SUPPLIED RECORDS
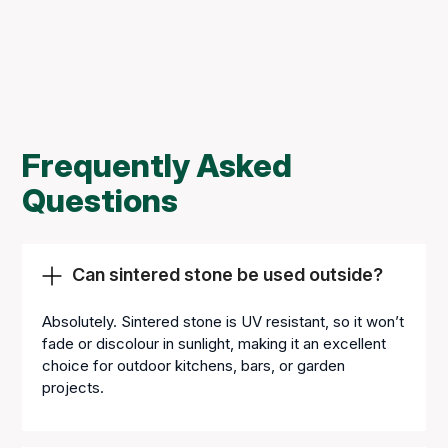
Frequently Asked
Questions
Can sintered stone be used outside?
Absolutely. Sintered stone is UV resistant, so it won’t
fade or discolour in sunlight, making it an excellent
choice for outdoor kitchens, bars, or garden
projects.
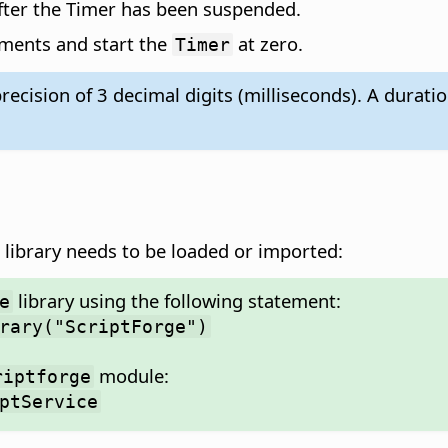
fter the Timer has been suspended.
ements and start the
at zero.
Timer
recision of 3 decimal digits (milliseconds). A dura
library needs to be loaded or imported:
library using the following statement:
e
rary("ScriptForge")
module:
riptforge
ptService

YOUR TASK
Instructions for the copy: start at the first entry, stop after the line containing "recision of 3", keep every line exact, and drop the pictures.

SOLUTION FOR THIS PROBLEM
Frequently Asked
Questions
Can sintered stone be used outside?
Absolutely. Sintered stone is UV resistant, so it won’t
fade or discolour in sunlight, making it an excellent
choice for outdoor kitchens, bars, or garden
projects.
fter the Timer has been suspended.
ements and start the
at zero.
Timer
recision of 3 decimal digits (milliseconds). A dura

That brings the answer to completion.